No Retreat: Tigers attack near Hill 112
Ten miles north of Hill 112, an airstip had been overrun by elements of 3rd Brigade, 51st Highland Division the night before. Now they ready for the inevitable counter-attack. A small force of one infantry platoon, a 4-gun 6pdr AT battery, and a carrier troop deployed near the airstrip hangar, a certain objective for the Germans. Some M10c tank destroyers maneuvered for a suitable site to ambush any attacking force. Stationed nearby in the next village was a reaction force of Sherman tanks, 3" mortars, and another infantry platoon.
Forward scouts soon reported a column of Jerry armor moving in from the west: 8 Mk IV tanks, a platoon of infantry and TWO Tiger tanks!
One 3-tank platoon drives at maximum speed to the German left, angling to cut off any British reserves. HQ and one platoon of Mk IVs head for the center, and the infantry and Tigers head for the hangar.
The M10c platoon crests the hill on the British right and targets the single flanking platoon. Good gunnery ensures the destruction of two tanks and the last survivor bailed out! The M10s attempt to take cover behind the hill but fail.
Tigers advancing behind the hangar spot a hidden 6pdr and rake it with MG fire. In what would prove later to be a telling blow for the British defenders, the forward 6pdr nearest to the front of the hangar is destroyed by MG fire from the infantry platoon! (John need a 7 to hit, I failed the save, and he rolled 6!)
In the British turn, the M10s take out the surviving MkIV of the damaged platoon. The recovered 6pdrs unpin, but elect to remain gone to ground, trying not to be too obvious to the Tigers and 5 MkIVs scanning the field for targets.
The German fire is largely ineffective this turn, but one M10 is destroyed. The remaining M10s fire and manage to bail one Tiger. (This missed firepower roll hurt!) An arriving Sherman tank platoon motors up behind the hills, hoping to shoot next turn.
The Tiger re-mounts and all others advance. One Mk IV eliminates an M10.
The Sherman platoon blitzes into a perfect firing position and can't hit anything. In seeming sympathy, the M10s all miss, too! They then fail to take cover with a blown "shoot and scoot" order.
The German infantry pushes into the minefield guarding the hangar and loses an element in a huge explosion.
Their tanks all fire at the Shermans but only succeed in bailing one.
The Shermans continue their bad gunnery, getting only one bounced shot on a Mk IV. The carriers, infantry and 3" mortars which set up last turn open up on the hapless infantry stuck in the minefield and get four elements downed.

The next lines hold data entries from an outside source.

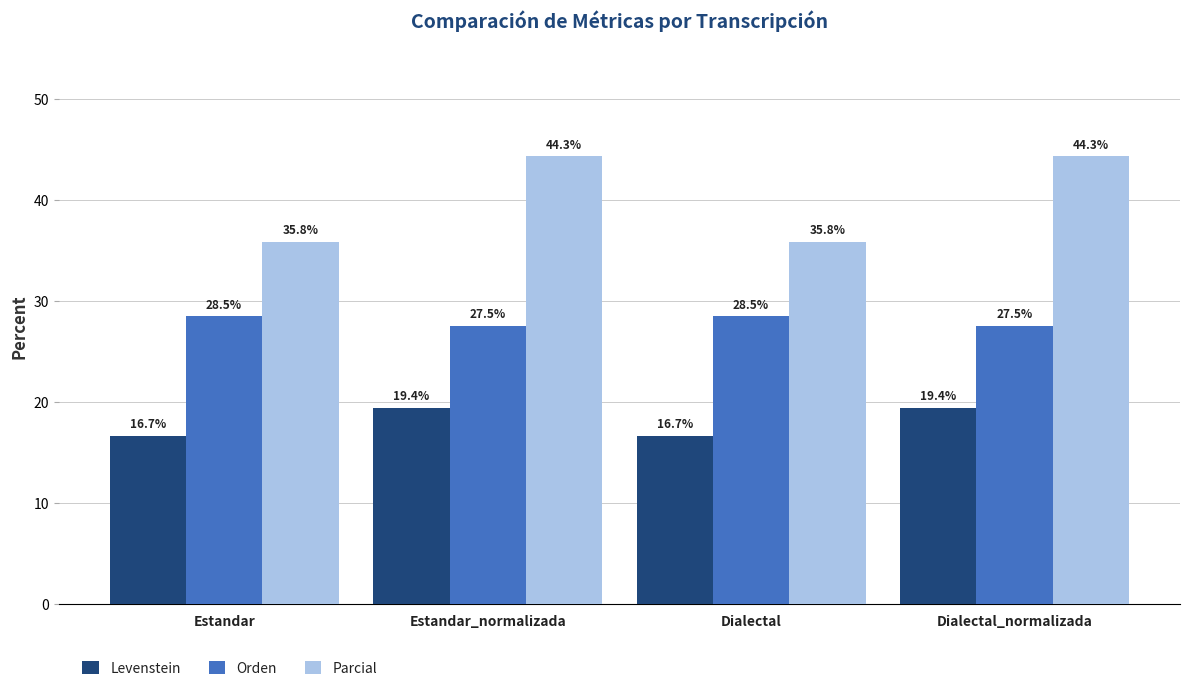

The Parcial series shows 11.3 at Estandar. True or false?

False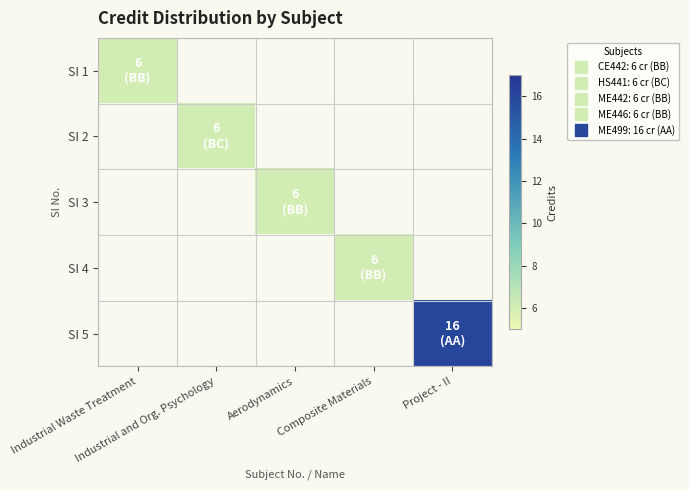

At how many categories does at least one series exceed 14?

1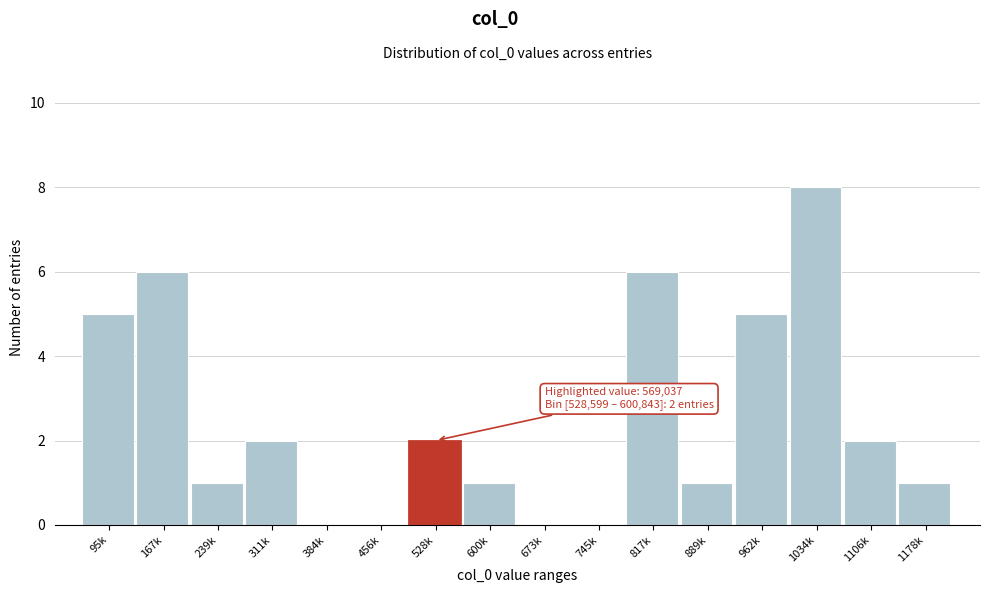

Reading right to left, extract all data points from this chart.

1178k=1	1106k=2	1034k=8	962k=5	889k=1	817k=6	745k=0	673k=0	600k=1	528k=2	456k=0	384k=0	311k=2	239k=1	167k=6	95k=5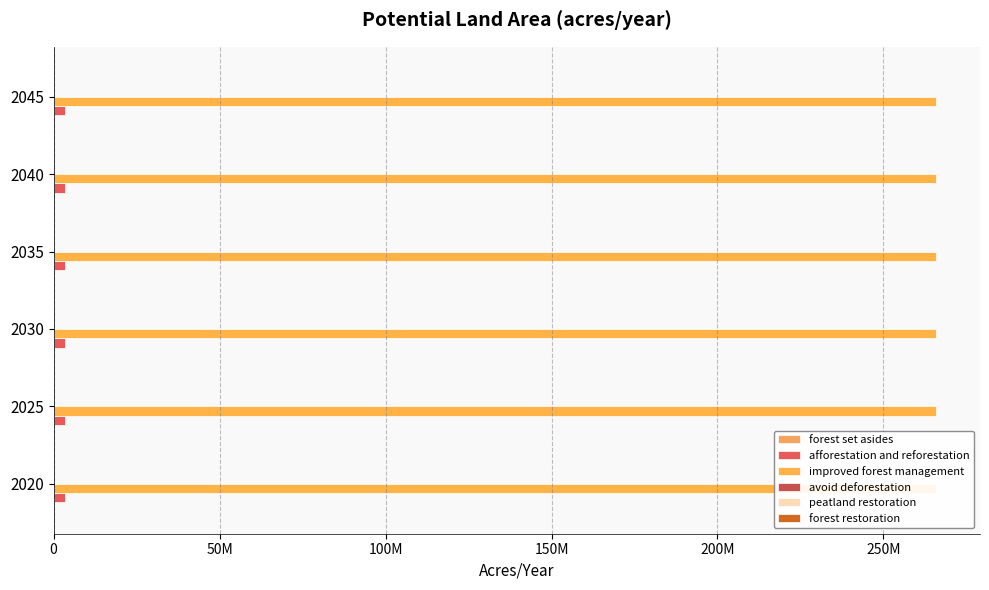

Rank the series at 2035 from lowest to highest value.

peatland restoration, forest restoration, forest set asides, avoid deforestation, afforestation and reforestation, improved forest management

The anti-tanks guns still hold fire. The Shermans pull back behind the hill to re-group.
Four more infantry teams enter the minefield and again lose a team, this time a MG42 team. The Tigers and Mk IVs can't hit the hidden 6pdrs, but machine gun fire gets two British defenders and pins the platoon. Seeing an opportunity, the MkIVs charge home! Counterattacking, the Highlanders charge in but the their PIAT is cut down and they pull back to cover. Grousing, they complain bitterly about the lost 6pdr which would have surely covered their mad attack.
The AT platoon finally gets the order to fire at the enemy tanks. Number three gun's commander Cpl. "Jock" McLaughlan peers through his gunsight reticle, lines up on a Tiger and fires. Just as the flash, bang of the exploding tank registers , he is already lining up the adjacent tank. Fire! Hit! Another explosion tears through the second Tiger. (Two hits, John rolled 1, 1...I rolled 4, 6 for two kills.) The rest of the battery fires on the MkIVs, but none measure up to "Jock". One is killed (on a double bail) and two others are bailed. Perhaps it will be enough....
Turn SEVEN and end
Evidently inspired by the sacrifice of the Tigers, all the Germans re-mount and the recovered infantry removes the mines. It's now or never...only a few infantry hold the objctive. Firing wildly, the Germans can't kill any of the defenders, so the tanks move in again. After the third round of attack/counterattack, the Germans falter, but then drive the British away! (John failed the counter-attack roll but his nearby commander made it!) This day belongs to the Jerries.
As mentioned earlier, the key was the loss of the lone 6pdr which was within 8" of the front of the British infantry. This may not seem much, but defensive fire from this gun could have hurt or even stopped the German tanks. The loss of the PIAT on it's first attack and the missing 6pdr would doom the infantry. Credits to John, who kept the pressure up when all looked lost.